Rewrite every line of the entries below with "indicated" changed to "shown" and nothing else altered. Leave the pictures out.

INFORMATION GIVEN:
#####
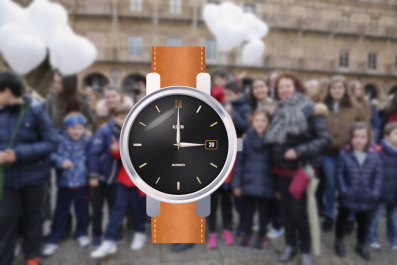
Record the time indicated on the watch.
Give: 3:00
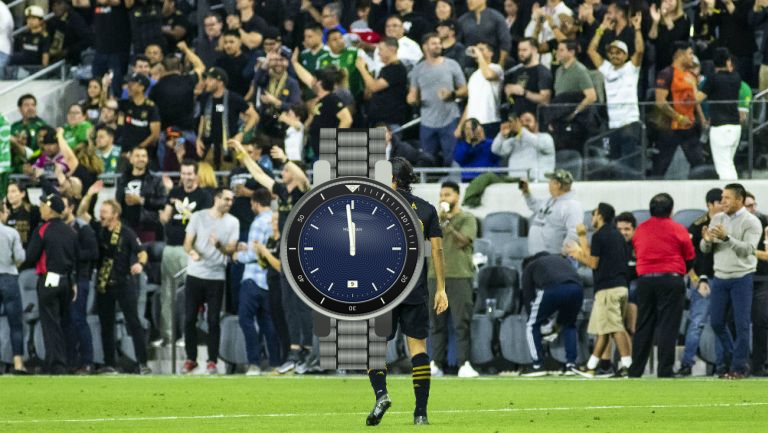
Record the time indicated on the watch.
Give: 11:59
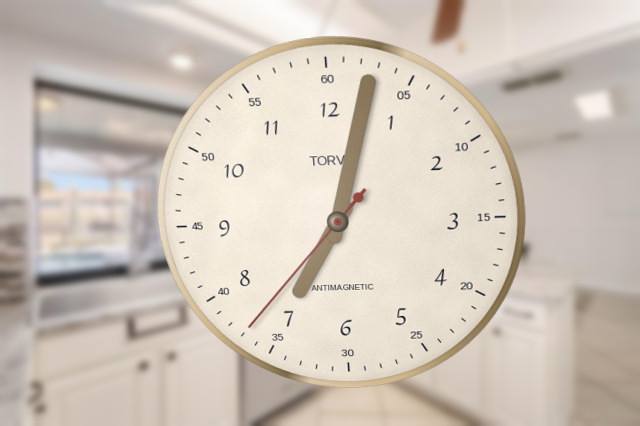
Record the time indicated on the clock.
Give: 7:02:37
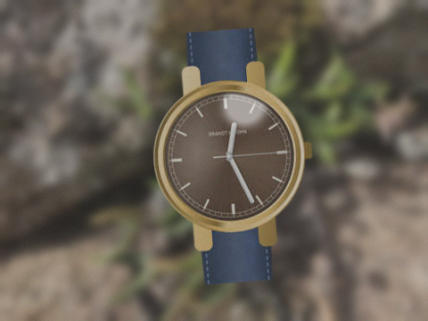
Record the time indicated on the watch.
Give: 12:26:15
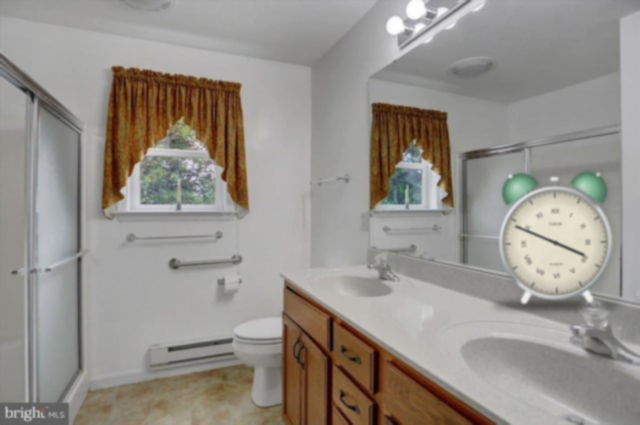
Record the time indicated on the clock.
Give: 3:49
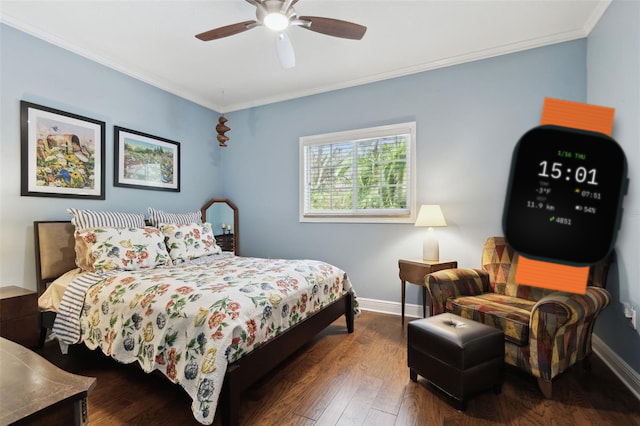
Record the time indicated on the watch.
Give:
#####
SOLUTION FOR THIS EXERCISE:
Record the time shown on the watch.
Give: 3:00
Record the time shown on the watch.
Give: 11:59
Record the time shown on the clock.
Give: 7:02:37
Record the time shown on the watch.
Give: 12:26:15
Record the time shown on the clock.
Give: 3:49
Record the time shown on the watch.
Give:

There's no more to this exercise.